We sometimes like to make fun of my parents, growing up in a little town in Tennessee as they did where the only thing to do on weekends (when it wasn’t football season, of course) was park your truck on the square and watch the clock in front of the courthouse change time. Well, we don’t have a truck. We also don’t have a courthouse. For that matter, there isn’t even a clock to watch change in this town (or a traffic light). Nor is there a town square. So, on Saturday my sisters and I had to make do with the next best thing.
Okay, the honest truth of this whole story is we were to meet somebody at the BP station on our exit off 65 so that Jenny and Abby could get a ride down to Indianapolis to a basketball game. We got there a few minutes before the agreed rendezvous and the people we were meeting were about ten minutes late. So, we’re sitting at the BP with the car facing the road watching people drive by, come off, or get on the interstate.

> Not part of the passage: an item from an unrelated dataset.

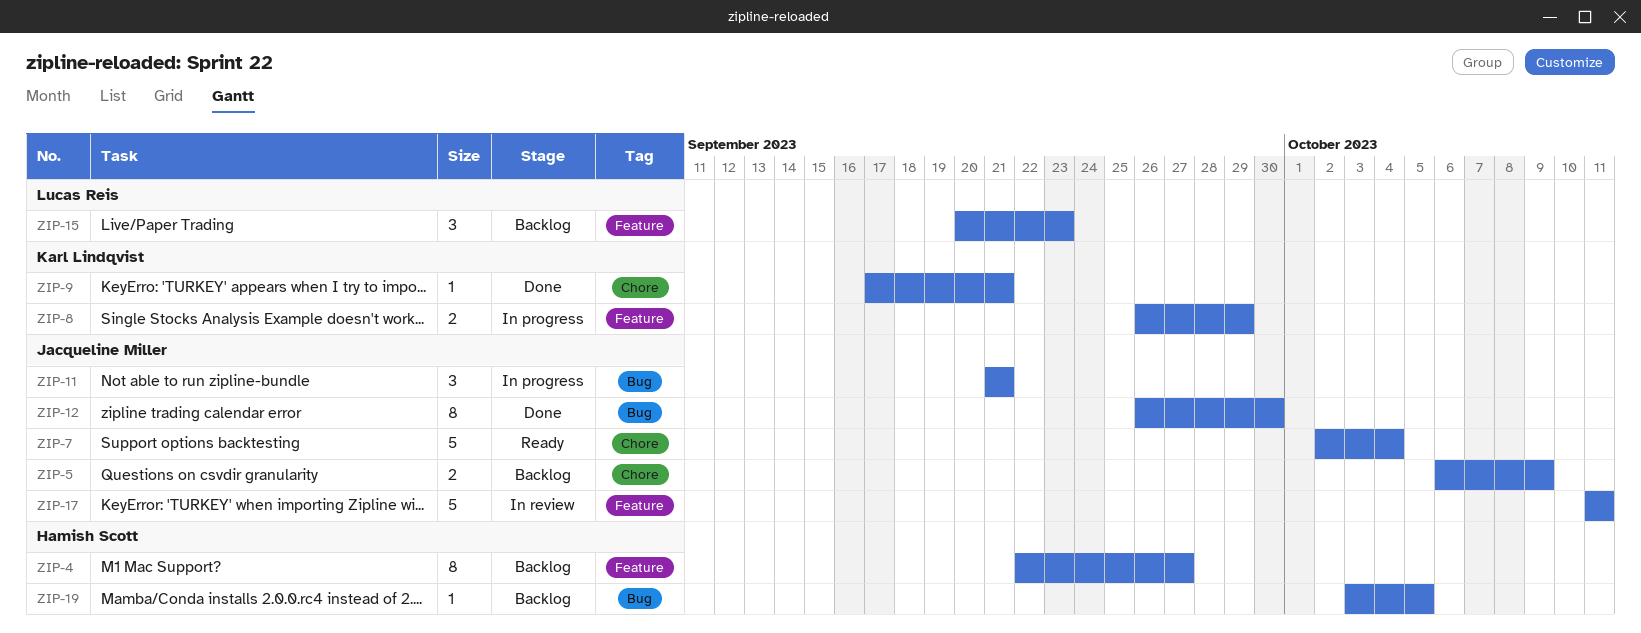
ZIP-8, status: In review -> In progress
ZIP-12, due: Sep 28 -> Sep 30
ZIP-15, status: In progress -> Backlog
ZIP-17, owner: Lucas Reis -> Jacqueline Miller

“What kind of care do the Lees drive?” I asked.
“I don’t know,” Jenny or Abby shrugs. “A red mini van, I think.”
“No, I think it’s white or silver,” whichever one didn’t answer red answered back.
“There’s a red mini van,” Grace offered to the one already parked next to the station.
“Can’t be that one,” I replied, “it’s from Illinois.”
Unable to come to an agreement on what sort of vehicle or what color said vehicle might be, we just started looking at everyone coming into the station.
“How about a green Explorer?”
“That’s an Excalibur. One notch up on the luxury vehicles.”
“Can’t be. That’s not Mr. Lee.”
“How about that nice corvette?”
“I hope not! I don’t want to squeeze in the back.”
“Blue mini van…no, it’s going past.”
“Gray beat up car? No, no one’s in the back of that one.”
“Oh, look! How about a Frito Lay truck?”
“That’s more Marty’s style.”
“Green mini van?”
“Ummm….”
“Get a load of that old truck! Must be from the fifties.”
“Get a load of the young guy driving it!”
“Must be his grandfather’s truck.”
“What’s with the girl in the yellow pants and red and black flannel shirt?”
“Blue SUV?”
“Ummm…”
“Green SUV?”
“It’s going past.”
“Hey, red mini van! And there’s Mrs. Lee waving.”
So, with Jenny and Abby safely stowed in the back of the Lee’s red mini van with their daughter Liz; Grace and I head back home.
“Hey, that was fun,” I quipped. “Maybe we should do it again next week.”
“Sure,” Grace agreed, “but let’s do it from the parking lot of the Harley Davidson shop.”
Hey, why not? When in Rome, do as the Romans!